Prompt >>
Produce as output only the lines below starting at the line with "- **Breaking change**: This library now depends" and continuing through the line with "You can specify", each one exactly as written.

*** Data under study Section Begins ***

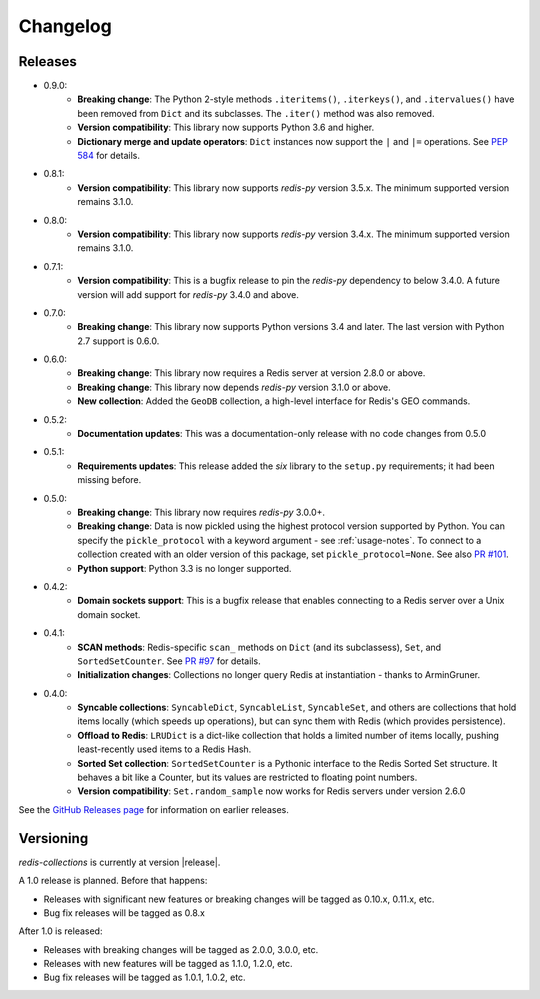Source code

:.. _changelog:

Changelog
=========

Releases
--------

- 0.9.0:
    - **Breaking change**: The Python 2-style methods ``.iteritems()``, ``.iterkeys()``, and ``.itervalues()`` have been removed from ``Dict`` and its subclasses. The ``.iter()`` method was also removed.
    - **Version compatibility**: This library now supports Python 3.6 and higher.
    - **Dictionary merge and update operators**: ``Dict`` instances now support the ``|`` and ``|=`` operations. See `PEP 584 <https://www.python.org/dev/peps/pep-0584/>`_ for details.
- 0.8.1:
    - **Version compatibility**: This library now supports `redis-py` version 3.5.x. The minimum supported version remains 3.1.0.
- 0.8.0:
    - **Version compatibility**: This library now supports `redis-py` version 3.4.x. The minimum supported version remains 3.1.0.
- 0.7.1:
    - **Version compatibility**: This is a bugfix release to pin the `redis-py` dependency to below 3.4.0. A future version will add support for `redis-py` 3.4.0 and above.
- 0.7.0:
    - **Breaking change**: This library now supports Python versions 3.4 and later. The last version with Python 2.7 support is 0.6.0.
- 0.6.0:
    - **Breaking change**: This library now requires a Redis server at version 2.8.0 or above.
    - **Breaking change**: This library now depends `redis-py` version 3.1.0 or above.
    - **New collection**: Added the ``GeoDB`` collection, a high-level interface for Redis's GEO commands.
- 0.5.2:
    - **Documentation updates**: This was a documentation-only release with no code changes from 0.5.0
- 0.5.1:
    - **Requirements updates**: This release added the `six` library to the ``setup.py`` requirements; it had been missing before.
- 0.5.0:
    - **Breaking change**: This library now requires `redis-py` 3.0.0+.
    - **Breaking change**: Data is now pickled using the highest protocol version supported by Python.
      You can specify the ``pickle_protocol`` with a keyword argument - see :ref:`usage-notes`.
      To connect to a collection created with an older version of this package, set ``pickle_protocol=None``. See also `PR #101 <https://github.com/redis-collections/redis-collections/pull/101>`_.
    - **Python support**: Python 3.3 is no longer supported.
- 0.4.2:
    - **Domain sockets support**: This is a bugfix release that enables connecting to a Redis server over a Unix domain socket.
- 0.4.1:
    - **SCAN methods**: Redis-specific ``scan_`` methods on ``Dict`` (and its subclassess), ``Set``,
      and ``SortedSetCounter``. See `PR #97 <https://github.com/redis-collections/redis-collections/pull/97>`_ for
      details.
    - **Initialization changes**: Collections no longer query Redis at instantiation - thanks to ArminGruner.
- 0.4.0:
    - **Syncable collections**: ``SyncableDict``, ``SyncableList``, ``SyncableSet``, and others are
      collections that hold items locally (which speeds up operations),
      but can sync them with Redis (which provides persistence).
    - **Offload to Redis**: ``LRUDict`` is a dict-like collection that holds a limited number of items
      locally, pushing least-recently used items to a Redis Hash.
    - **Sorted Set collection**: ``SortedSetCounter`` is a Pythonic interface to the Redis Sorted Set
      structure. It behaves a bit like a Counter, but its values are restricted to
      floating point numbers.
    - **Version compatibility**: ``Set.random_sample`` now works for Redis servers under version 2.6.0

See the `GitHub Releases page <https://github.com/redis-collections/redis-collections/releases>`_ for information on earlier releases.

Versioning
----------

`redis-collections` is currently at version |release|.

A 1.0 release is planned. Before that happens:

- Releases with significant new features or breaking changes will be tagged as
  0.10.x, 0.11.x, etc.
- Bug fix releases will be tagged as 0.8.x

After 1.0 is released:

- Releases with breaking changes will be tagged as 2.0.0, 3.0.0, etc.
- Releases with new features will be tagged as 1.1.0, 1.2.0, etc.
- Bug fix releases will be tagged as 1.0.1, 1.0.2, etc.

*** Data under study Section Ends ***

Task response >>
    - **Breaking change**: This library now depends `redis-py` version 3.1.0 or above.
    - **New collection**: Added the ``GeoDB`` collection, a high-level interface for Redis's GEO commands.
- 0.5.2:
    - **Documentation updates**: This was a documentation-only release with no code changes from 0.5.0
- 0.5.1:
    - **Requirements updates**: This release added the `six` library to the ``setup.py`` requirements; it had been missing before.
- 0.5.0:
    - **Breaking change**: This library now requires `redis-py` 3.0.0+.
    - **Breaking change**: Data is now pickled using the highest protocol version supported by Python.
      You can specify the ``pickle_protocol`` with a keyword argument - see :ref:`usage-notes`.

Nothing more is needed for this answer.